Amsterdam Schiphol and Paris Charles de Gaulle are becoming increasingly congested. Does Air France-KLM, Delta and Virgin plan to use Flybe's slots to expand their own networks? (Pieter van Marion)
What about Flybe?
A notable omission from yesterday's codeshare announcement was the former Flybe network. The UK-based regional airline has recently been bought by Connect Airways - a consortium of Virgin Atlantic, Stobart Aviation and Cyrus Capital - and will operate under the Virgin brand in future. What remains of Flybe will undoubtedly provide feeder traffic into Virgin's transatlantic services from London Heathrow, Manchester, Glasgow and Belfast.
But Flybe also operates a number of routes from the UK regions to Paris and Amsterdam in competition with Air France and KLM. It may be too soon to include these in the Virgin - Air France-KLM codeshare, but it is also unlikely that Virgin will want to compete with its owners on services such as Birmingham and Manchester to Paris Charles de Gaulle or Amsterdam. Furthermore, both Amsterdam Schiphol and Paris Charles de Gaulle are slot constrained and adding additional services at peak times is extremely difficult if not impossible.
It is therefore not beyond reason to suspect that Virgin will gradually wind down the former Flybe services that compete with Air France-KLM, leaving its parents to replace the capacity by deploying larger aircraft on fewer services. Alternatively, the group could transfer these services to FlyBe in the future, freeing up Air France-KLM resources for other routes. Doing so would also have the advantage of releasing slots that the group might be able to reassign and reuse for more lucrative long-range services.

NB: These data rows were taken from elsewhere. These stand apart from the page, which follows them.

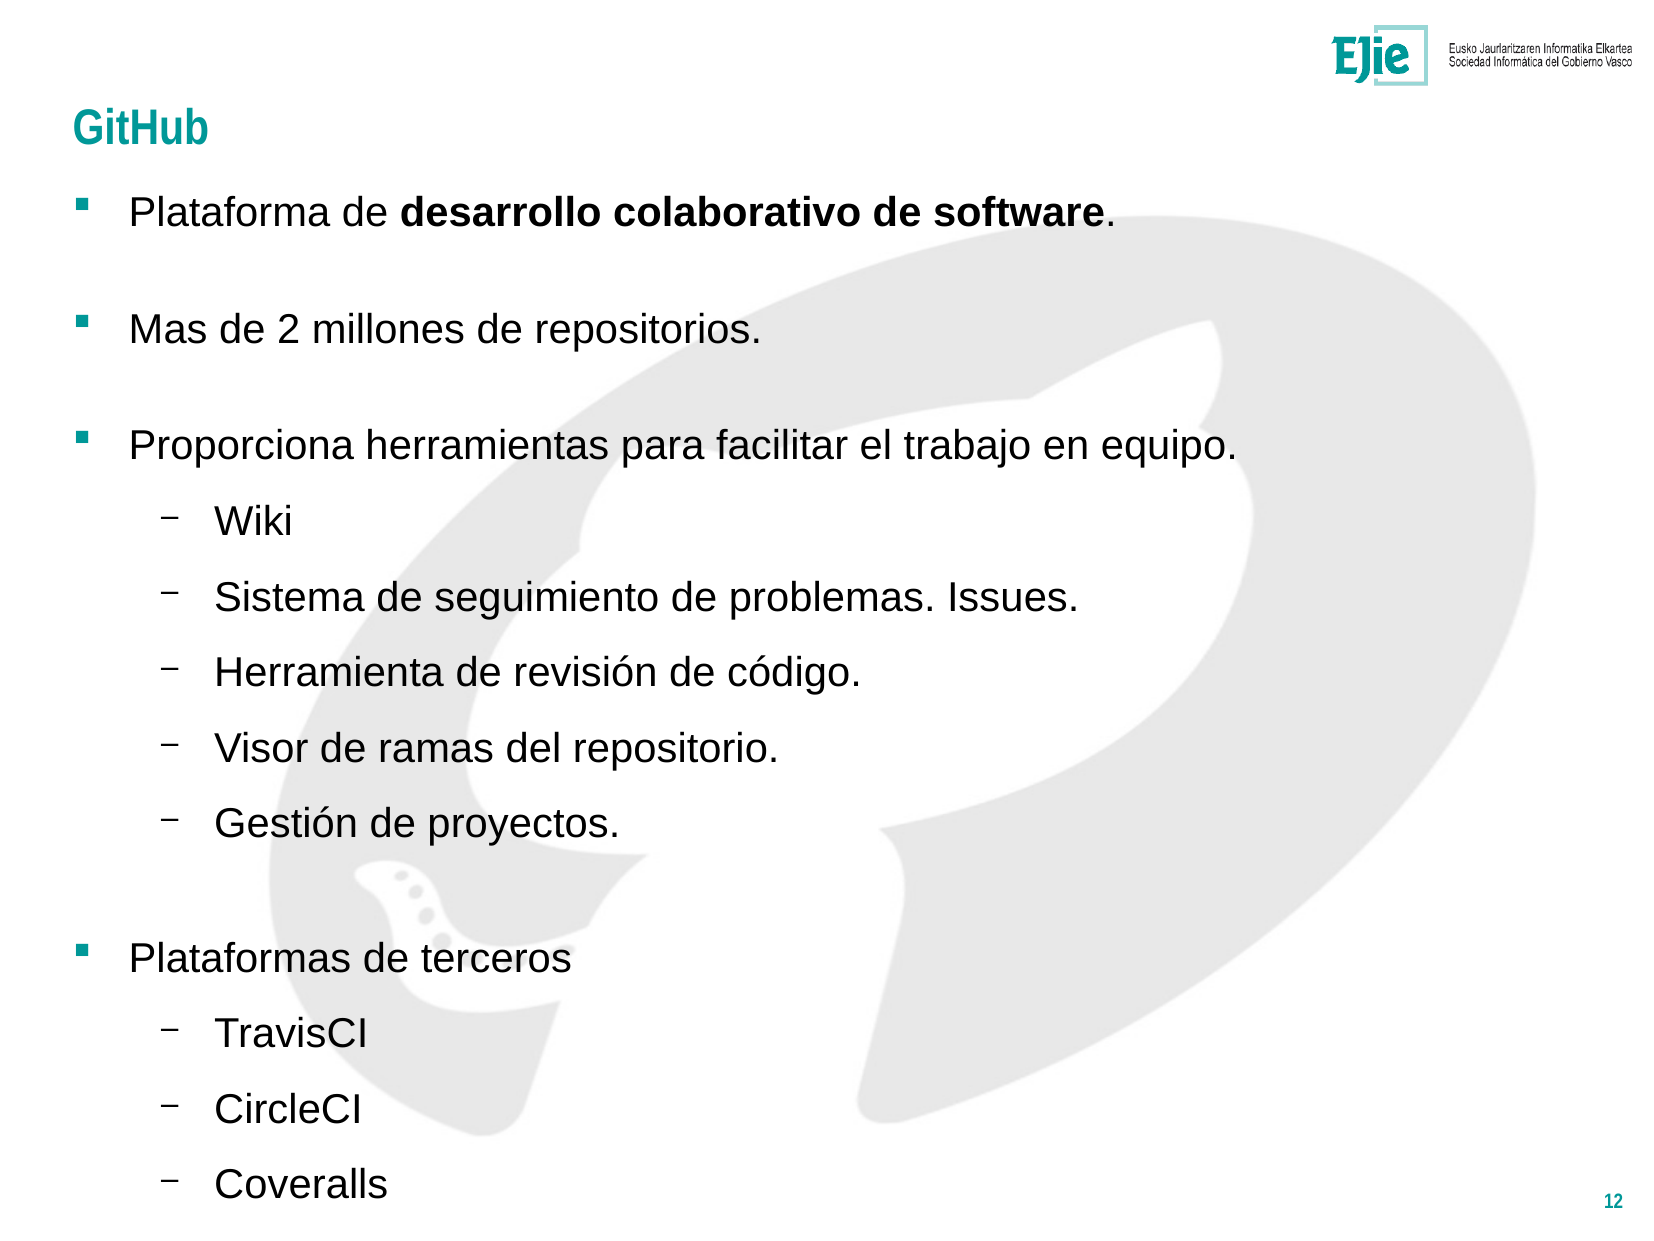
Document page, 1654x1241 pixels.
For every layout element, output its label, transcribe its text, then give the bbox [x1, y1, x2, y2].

title GitHub [57, 7, 1248, 162]
picture [0, 0, 1654, 1241]
list Plataforma de desarrollo colaborativo de software. Mas de 2 millones de repositorios. Proporciona herramientas para facilitar el trabajo en equipo. Wiki Sistema de seguimiento de problemas. Issues. Herramienta de revisión de código. Visor de ramas del repositorio. Gestión de proyectos. Plataformas de terceros TravisCI CircleCI Coveralls [57, 177, 1596, 599]
slide_number <número> [1583, 1166, 1644, 1233]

Last week Air France sold a pair of Heathrow slots (one daily arrival and departure) to Virgin Atlantic, which subsequently leased them to Flybe for an additional London-Edinburgh service. The transaction reflects declining demand for Paris-London flights and it is possible that Flybe is 'slot sitting' until Virgin can use them for long-haul. But it also points to a willingness within Air France-KLM and Virgin to trade Heathrow slots across the group, and this may well be extended to Delta Air Lines and to Amsterdam and Paris airports in due course.